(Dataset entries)
----

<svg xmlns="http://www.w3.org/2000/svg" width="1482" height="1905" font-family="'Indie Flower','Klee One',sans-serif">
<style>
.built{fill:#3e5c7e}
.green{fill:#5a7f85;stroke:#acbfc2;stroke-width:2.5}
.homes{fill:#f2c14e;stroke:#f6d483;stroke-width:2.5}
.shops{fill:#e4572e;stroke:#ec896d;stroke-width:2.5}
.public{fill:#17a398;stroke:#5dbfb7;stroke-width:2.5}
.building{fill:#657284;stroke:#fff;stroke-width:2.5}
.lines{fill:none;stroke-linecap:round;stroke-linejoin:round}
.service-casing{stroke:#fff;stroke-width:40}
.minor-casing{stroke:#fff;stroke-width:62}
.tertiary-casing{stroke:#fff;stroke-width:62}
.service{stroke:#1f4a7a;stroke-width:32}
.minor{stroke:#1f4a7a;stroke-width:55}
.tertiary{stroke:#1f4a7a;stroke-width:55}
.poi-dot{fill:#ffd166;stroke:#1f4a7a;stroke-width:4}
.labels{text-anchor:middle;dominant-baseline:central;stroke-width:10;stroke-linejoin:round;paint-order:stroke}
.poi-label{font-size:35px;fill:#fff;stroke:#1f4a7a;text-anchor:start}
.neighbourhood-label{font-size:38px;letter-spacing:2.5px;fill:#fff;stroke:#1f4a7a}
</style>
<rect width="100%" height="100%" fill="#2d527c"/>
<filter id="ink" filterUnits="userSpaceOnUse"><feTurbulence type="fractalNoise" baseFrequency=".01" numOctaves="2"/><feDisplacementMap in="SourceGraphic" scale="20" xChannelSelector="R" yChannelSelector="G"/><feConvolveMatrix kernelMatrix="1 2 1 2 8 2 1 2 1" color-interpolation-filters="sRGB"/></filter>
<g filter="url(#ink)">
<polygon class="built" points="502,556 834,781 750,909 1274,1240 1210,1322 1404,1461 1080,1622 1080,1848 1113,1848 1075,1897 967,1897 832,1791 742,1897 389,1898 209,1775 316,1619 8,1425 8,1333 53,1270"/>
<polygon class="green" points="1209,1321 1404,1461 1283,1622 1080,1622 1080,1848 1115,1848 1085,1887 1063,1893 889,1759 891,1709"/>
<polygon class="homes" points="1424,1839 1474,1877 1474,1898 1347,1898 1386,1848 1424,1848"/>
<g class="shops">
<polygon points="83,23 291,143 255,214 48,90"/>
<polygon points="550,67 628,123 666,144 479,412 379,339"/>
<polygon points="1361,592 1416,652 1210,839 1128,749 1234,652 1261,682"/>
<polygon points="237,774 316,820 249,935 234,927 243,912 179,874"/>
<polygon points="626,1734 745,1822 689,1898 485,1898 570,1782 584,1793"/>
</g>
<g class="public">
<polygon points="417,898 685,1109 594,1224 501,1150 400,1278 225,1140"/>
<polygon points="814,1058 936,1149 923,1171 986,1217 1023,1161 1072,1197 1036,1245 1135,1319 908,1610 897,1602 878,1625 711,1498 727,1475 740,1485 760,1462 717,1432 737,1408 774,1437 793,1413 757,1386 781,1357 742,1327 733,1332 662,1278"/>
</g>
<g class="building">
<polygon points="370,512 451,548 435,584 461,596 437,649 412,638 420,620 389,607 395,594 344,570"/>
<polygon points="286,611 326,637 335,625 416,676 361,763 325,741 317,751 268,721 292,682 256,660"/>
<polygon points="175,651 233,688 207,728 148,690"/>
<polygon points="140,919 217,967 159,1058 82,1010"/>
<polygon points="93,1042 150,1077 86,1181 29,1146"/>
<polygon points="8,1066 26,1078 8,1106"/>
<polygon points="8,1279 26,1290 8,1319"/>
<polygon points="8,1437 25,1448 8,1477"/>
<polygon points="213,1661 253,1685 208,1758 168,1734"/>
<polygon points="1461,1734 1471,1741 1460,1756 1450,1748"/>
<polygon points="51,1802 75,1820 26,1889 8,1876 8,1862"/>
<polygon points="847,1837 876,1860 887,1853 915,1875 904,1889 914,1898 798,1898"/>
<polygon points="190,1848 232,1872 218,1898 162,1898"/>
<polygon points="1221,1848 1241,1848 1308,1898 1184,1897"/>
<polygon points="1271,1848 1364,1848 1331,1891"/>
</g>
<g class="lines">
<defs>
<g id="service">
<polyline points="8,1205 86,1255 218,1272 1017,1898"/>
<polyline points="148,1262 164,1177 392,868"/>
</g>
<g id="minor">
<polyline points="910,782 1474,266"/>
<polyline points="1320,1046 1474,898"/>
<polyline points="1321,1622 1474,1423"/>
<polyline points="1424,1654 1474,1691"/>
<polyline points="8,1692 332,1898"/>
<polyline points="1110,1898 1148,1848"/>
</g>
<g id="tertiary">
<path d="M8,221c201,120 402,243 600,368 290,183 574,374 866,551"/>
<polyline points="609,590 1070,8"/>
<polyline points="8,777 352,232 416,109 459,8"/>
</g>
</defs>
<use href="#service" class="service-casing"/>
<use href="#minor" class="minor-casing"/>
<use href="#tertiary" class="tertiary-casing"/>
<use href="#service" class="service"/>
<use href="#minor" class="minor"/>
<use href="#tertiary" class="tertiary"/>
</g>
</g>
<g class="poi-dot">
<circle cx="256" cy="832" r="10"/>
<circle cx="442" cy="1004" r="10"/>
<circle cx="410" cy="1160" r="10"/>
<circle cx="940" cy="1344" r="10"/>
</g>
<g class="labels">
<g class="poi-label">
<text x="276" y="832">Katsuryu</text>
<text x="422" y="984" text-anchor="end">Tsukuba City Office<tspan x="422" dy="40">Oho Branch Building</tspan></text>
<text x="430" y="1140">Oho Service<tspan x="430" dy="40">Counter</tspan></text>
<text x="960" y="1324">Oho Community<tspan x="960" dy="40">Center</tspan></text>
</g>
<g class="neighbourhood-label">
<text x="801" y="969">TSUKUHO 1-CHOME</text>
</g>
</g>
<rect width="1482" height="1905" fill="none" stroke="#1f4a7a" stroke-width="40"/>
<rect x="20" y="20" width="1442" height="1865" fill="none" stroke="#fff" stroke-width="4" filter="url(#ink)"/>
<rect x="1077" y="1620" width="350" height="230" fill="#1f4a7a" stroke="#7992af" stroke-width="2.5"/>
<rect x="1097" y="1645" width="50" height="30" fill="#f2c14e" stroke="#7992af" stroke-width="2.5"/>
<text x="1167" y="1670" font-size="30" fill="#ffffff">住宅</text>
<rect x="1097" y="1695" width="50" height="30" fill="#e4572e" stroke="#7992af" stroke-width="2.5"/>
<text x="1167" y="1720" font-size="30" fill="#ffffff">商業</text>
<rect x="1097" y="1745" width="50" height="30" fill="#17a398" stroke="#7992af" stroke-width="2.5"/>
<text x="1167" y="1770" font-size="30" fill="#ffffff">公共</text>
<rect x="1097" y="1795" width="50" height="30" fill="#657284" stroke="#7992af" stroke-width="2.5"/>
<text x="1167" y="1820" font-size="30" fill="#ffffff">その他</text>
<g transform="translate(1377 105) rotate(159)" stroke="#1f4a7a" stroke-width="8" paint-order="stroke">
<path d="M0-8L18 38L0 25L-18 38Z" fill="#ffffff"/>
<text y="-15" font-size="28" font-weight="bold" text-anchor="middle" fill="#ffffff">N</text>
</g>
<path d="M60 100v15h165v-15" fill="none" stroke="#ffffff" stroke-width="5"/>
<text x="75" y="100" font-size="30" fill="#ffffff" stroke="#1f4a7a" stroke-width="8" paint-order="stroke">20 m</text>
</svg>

----

Copy every line from the records that holds the string "labels".

.labels{text-anchor:middle;dominant-baseline:central;stroke-width:10;stroke-linejoin:round;paint-order:stroke}
<g class="labels">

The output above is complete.